Young sponsors bipartisan ISA Student Protection Act

U.S. Sen. Todd Young (R-IN) this week introduced a bipartisan bill that aims to protect postsecondary students by bolstering consumer protections to Income Share Agreements (ISAs), which allow them to design financial aid best suited to their needs based on future income and job success.

“Our bipartisan bill works to strengthen the framework for ISAs to help colleges and career and technical schools prepare students for success in the workforce at no cost to the taxpayer,” Sen. Young said.

The ISA Student Protection Act of 2022, S. 4551, which Sen. Young sponsored on July 19 with lead original cosponsor U.S. Sen. Mark Warner (D-VA), would provide a consumer protection framework necessary to support the growth of accessible, affordable and accountable financing options for postsecondary education, according to the text of the bill.

Under ISAs, students agree to pay a percentage of their income over a given time period in exchange for tuition payments from non-governmental sources, a bill summary provided by Sen.

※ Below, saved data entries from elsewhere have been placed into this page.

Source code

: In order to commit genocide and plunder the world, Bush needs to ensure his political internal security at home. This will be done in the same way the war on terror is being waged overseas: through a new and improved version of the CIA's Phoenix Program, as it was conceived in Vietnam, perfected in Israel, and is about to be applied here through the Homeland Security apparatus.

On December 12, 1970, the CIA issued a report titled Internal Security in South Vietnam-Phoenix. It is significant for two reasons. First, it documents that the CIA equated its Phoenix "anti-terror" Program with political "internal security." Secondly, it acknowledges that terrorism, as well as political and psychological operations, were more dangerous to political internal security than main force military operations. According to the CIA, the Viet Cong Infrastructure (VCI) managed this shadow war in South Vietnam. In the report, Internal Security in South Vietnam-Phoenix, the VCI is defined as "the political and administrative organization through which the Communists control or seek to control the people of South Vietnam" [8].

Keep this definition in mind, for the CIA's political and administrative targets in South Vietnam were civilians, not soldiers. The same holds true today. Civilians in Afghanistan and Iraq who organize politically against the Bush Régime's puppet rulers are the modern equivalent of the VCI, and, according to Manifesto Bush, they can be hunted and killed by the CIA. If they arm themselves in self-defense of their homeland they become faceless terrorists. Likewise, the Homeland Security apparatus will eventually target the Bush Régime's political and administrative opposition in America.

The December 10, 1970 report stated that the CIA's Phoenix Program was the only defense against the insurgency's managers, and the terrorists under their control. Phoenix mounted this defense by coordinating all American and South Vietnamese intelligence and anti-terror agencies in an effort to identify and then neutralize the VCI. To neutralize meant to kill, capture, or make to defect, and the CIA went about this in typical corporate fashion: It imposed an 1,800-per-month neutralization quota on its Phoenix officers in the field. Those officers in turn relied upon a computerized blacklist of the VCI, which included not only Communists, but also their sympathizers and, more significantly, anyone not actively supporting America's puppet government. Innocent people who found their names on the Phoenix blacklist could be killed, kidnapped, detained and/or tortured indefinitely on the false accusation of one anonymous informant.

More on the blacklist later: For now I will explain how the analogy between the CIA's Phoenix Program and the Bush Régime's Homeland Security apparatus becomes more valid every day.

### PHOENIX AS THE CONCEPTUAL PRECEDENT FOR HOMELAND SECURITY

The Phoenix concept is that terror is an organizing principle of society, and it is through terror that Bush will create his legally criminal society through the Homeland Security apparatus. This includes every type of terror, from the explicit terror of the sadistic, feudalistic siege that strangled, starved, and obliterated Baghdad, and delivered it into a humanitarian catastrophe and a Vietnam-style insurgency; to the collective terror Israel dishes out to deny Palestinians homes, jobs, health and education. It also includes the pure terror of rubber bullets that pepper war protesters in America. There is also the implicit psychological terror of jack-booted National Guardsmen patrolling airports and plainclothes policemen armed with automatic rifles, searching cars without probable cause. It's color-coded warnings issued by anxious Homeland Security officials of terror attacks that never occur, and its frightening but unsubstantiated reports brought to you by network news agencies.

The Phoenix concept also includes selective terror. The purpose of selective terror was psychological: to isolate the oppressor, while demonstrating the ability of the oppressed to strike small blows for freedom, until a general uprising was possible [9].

Young’s staff says, and when the agreed timeframe ends, the student stops payments regardless of whether the initial amount was paid back to the ISA funder. 

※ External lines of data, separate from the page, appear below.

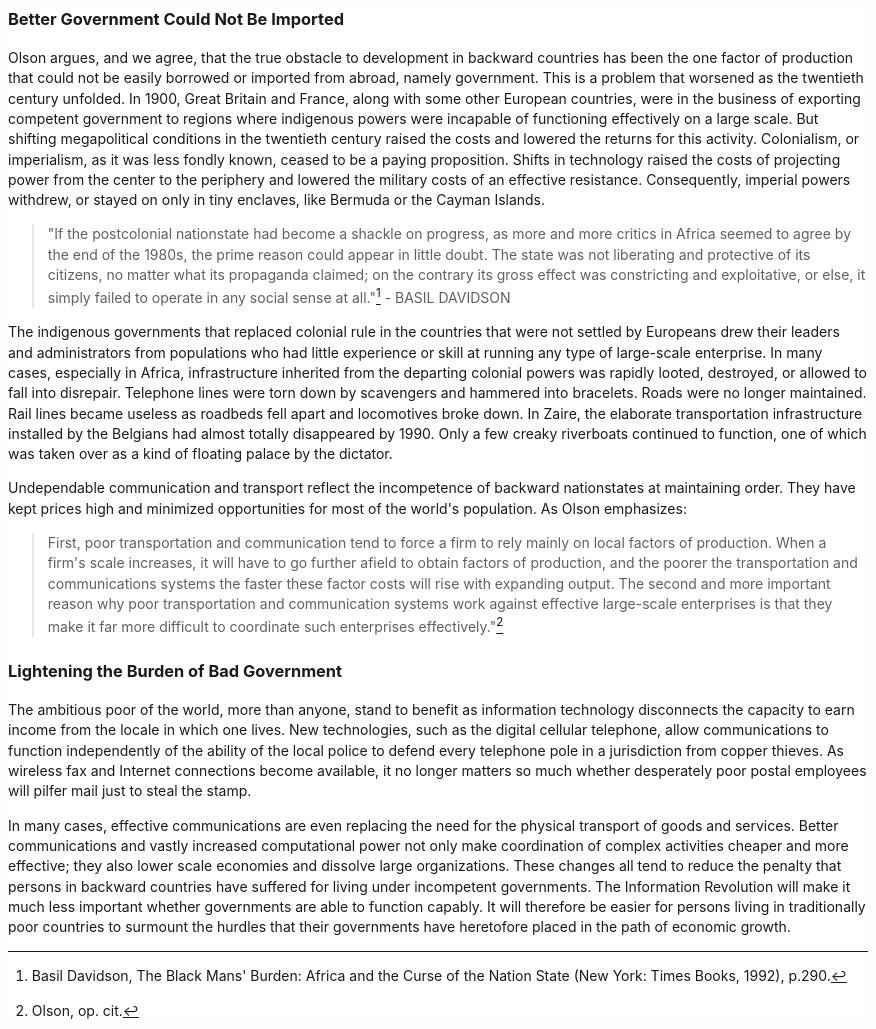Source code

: ### Better Government Could Not Be Imported

Olson argues, and we agree, that the true obstacle to development in backward countries has been the one factor of production that could not be easily borrowed or imported from abroad, namely government. This is a problem that worsened as the twentieth century unfolded. In 1900, Great Britain and France, along with some other European countries, were in the business of exporting competent government to regions where indigenous powers were incapable of functioning effectively on a large scale. But shifting megapolitical conditions in the twentieth century raised the costs and lowered the returns for this activity. Colonialism, or imperialism, as it was less fondly known, ceased to be a paying proposition. Shifts in technology raised the costs of projecting power from the center to the periphery and lowered the military costs of an effective resistance. Consequently, imperial powers withdrew, or stayed on only in tiny enclaves, like Bermuda or the Cayman Islands.

> "If the postcolonial nationstate had become a shackle on progress, as more and more critics in Africa seemed to agree by the end of the 1980s, the prime reason could appear in little doubt. The state was not liberating and protective of its citizens, no matter what its propaganda claimed; on the contrary its gross effect was constricting and exploitative, or else, it simply failed to operate in any social sense at all."[^12] - BASIL DAVIDSON

The indigenous governments that replaced colonial rule in the countries that were not settled by Europeans drew their leaders and administrators from populations who had little experience or skill at running any type of large-scale enterprise. In many cases, especially in Africa, infrastructure inherited from the departing colonial powers was rapidly looted, destroyed, or allowed to fall into disrepair. Telephone lines were torn down by scavengers and hammered into bracelets. Roads were no longer maintained. Rail lines became useless as roadbeds fell apart and locomotives broke down. In Zaire, the elaborate transportation infrastructure installed by the Belgians had almost totally  disappeared by 1990. Only a few creaky riverboats continued to function, one of which was taken over as a kind of floating palace by the dictator.

Undependable communication and transport reflect the incompetence of backward nationstates at maintaining order. They have kept prices high and minimized opportunities for most of the world's population. As Olson emphasizes: 

> First, poor transportation and communication tend to force a firm to rely mainly on local factors of production. When a firm's scale increases, it will have to go further afield to obtain factors of production, and the poorer the transportation and communications systems the faster these factor costs will rise with expanding output. The second and more important reason why poor transportation and communication systems work against effective large-scale enterprises is that they make it far more difficult to coordinate such enterprises effectively."[^13]

### Lightening the Burden of Bad Government

The ambitious poor of the world, more than anyone, stand to benefit as information technology disconnects the capacity to earn income from the locale in which one lives. New technologies, such as the digital cellular telephone, allow communications to function independently of the ability of the local police to defend every telephone pole in a jurisdiction from copper thieves. As wireless fax and Internet connections become available, it no longer matters so much whether desperately poor postal employees will pilfer mail just to steal the stamp.

In many cases, effective communications are even replacing the need for the physical transport of goods and services. Better communications and vastly increased computational power not only make coordination of complex activities cheaper and more effective; they also lower scale economies and dissolve large organizations. These changes all tend to reduce the penalty that persons in backward countries have suffered for living under incompetent governments. The Information Revolution will make it much less important whether governments are able to function capably. It will therefore be easier for persons living in traditionally poor countries to surmount the hurdles that their governments have heretofore placed in the path of economic growth.


[^1]: Benjamin Schwarz, '~American Inequality: Its History and Scary Future," New York Times, December 19, 1995, p. A25.
[^2]: Adna Ferrin Weber, The Growth of Cities in the Nineteenth Century (New York: Macmillan, 1899; reprinted by Cornell University Press, 1963), p.249.
[^3]: Bill Bryson, The Lost Continent (New York: Harper Perennial, 1989), p.72.
[^4]: This article is reprinted in vol.4 of Adrian Darnell's collection, Early Mathematical Economists, 6 vols. (London: Pickering & Chatto, 1991).
[^5]: For example, see Weber, op. cit., p.2.
[^6]: Clive Jenkins and Barrie Sherman, The Collapse of Work (London: Methuen, 1979),p. 103.
[^7]: Robert H. Frank and Philip J. Cook, The Winner-Take-All Societv (New York: The Free Press, 1995).
[^8]: Clay Chandler, 'Buchanan's Success Frightens Business," Washington Post, February 22, 1996, p. D12.
[^9]: Stephanie Flanders and Martin Wolfe, "Haunted by the Trade Spectre," Financial Times, July 24, 1995, p.11. They quote from the World Bank's most recent world development report, on workers in an integrating world economy.
[^10]: See Mancur Olson, "Diseconomies of Scale and Development," Cato Journal, vol.7, no.1 (Spring/Summer 1987).
[^11]: Ibid.
[^12]: Basil Davidson, The Black Mans' Burden: Africa and the Curse of the Nation State (New York: Times Books, 1992), p.290.
[^13]: Olson, op. cit.
[^14]: Adam Smith, The Wealth of Nations, p.724. This point was suggested by an argument by Edwin G. West in his Adam Smith and Modern Economics (Aldershot, England: Edward Elgar Publishing, 1990), pp.88-89.
[^15]: Fritz Rorig, The Medieval Town (Berkeley: University of California Press, 1967), p.28.
[^16]: Albert 0. Hirschman, Exit, Voice, and Loyalty (Cambridge: Harvard University Press, 1969), p.81.
[^17]: Tom Peters and George Gilder, "City vs. Country: Tom Peters & George Gilder Debate the Impact of Technology on Location," Forbes, February 1995.
[^18]: Weber, op. cit., p.21.
[^19]: Ibid., p.46 for London, p.73 for Paris.
[^20]: Ibid., p.120.
[^21]: Ibid., p.95.
[^22]: Ibid., p.84.
[^23]: Ibid., p.119.
[^24]: Ibid., p.101.
[^25]: Ibid., p.5.
[^26]: See Ronald Coase, "The Nature of the Firm," reprinted in Louis Putterman and Randall S. Kroszner, eds., The Economic Nature of the Firm: A Reader 2nd ed. (Cambridge: Cambridge University Press, 1996), pp.89-104.
[^27]: Quoted by West, op. cit., p.58; see also Oliver E. Williamson, "The Organization of Work: A Comparative Insititutional Assessment," Journal of Economic Behaviour and Organisation, vol.1, no.1.
[^28]: Quoted by West, op. cit., p.59; see also Williamson, op. cit.
[^29]: Richard Cyert and James March, A Behavioral Theory of the Firm (Englewood Cliffs, N.J.: Prentice-Hall, 1983).
[^30]: Chris Dray~ "Civil Servants Lead Lives of Quiet Collusion," Globe and Mail, February 2, 1996, p. A14.
[^31]: William Bridges, Jobsh ft: How to Prosper in a Workplace Without Jobs (Reading, Mass.: Addison-Wesley, 1994), pp.62, 64.
[^32]: See Al Ehrbar, " 'Re-Engineering' Gives Firms New Efficiency, Workers the Pink Slip," Wall Street Journal, July 22, 1992, p. A14, quoted by Bridges, op. cit., p.39.
[^33]: Sheryl WuDunn, "Parting Is Such Sour Sorrow: Japan's Job-for-Life Culture Painfully Expires," International Herald Tribune, June 13, 1996, p.13.
[^34]: Bridges, op. cit., pp.31-32.
[^35]: Ibid., p.58.
[^36]: Abu-Lughod, op. cit., p.186.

“One thing we can all agree on is the importance of a quality and affordable education. As we face record-high inflation, many students and their families continue to face financial hardship and rising student loan debt,” said Sen. Young. “With the appropriate safeguards, ISAs can be an innovative, debt-free financing option for students of all backgrounds.” 

If enacted, the bill would prohibit ISA providers from entering into agreements with students that require payments higher than 20 percent of income; exempt individuals from making payments towards their ISA when their income falls below an affordability threshold; set a maximum number of payments and limits payment obligation to the end of a fixed window; and establish a minimum number of voluntary payment relief pauses, during which payment obligations may be suspended, among other provisions.

S. 4551 has garnered support from numerous groups, including Jobs for the Future, the Invest in Student Advancement Alliance, the Student Freedom Initiative, the San Diego Workforce Partnership, and Purdue University, among others.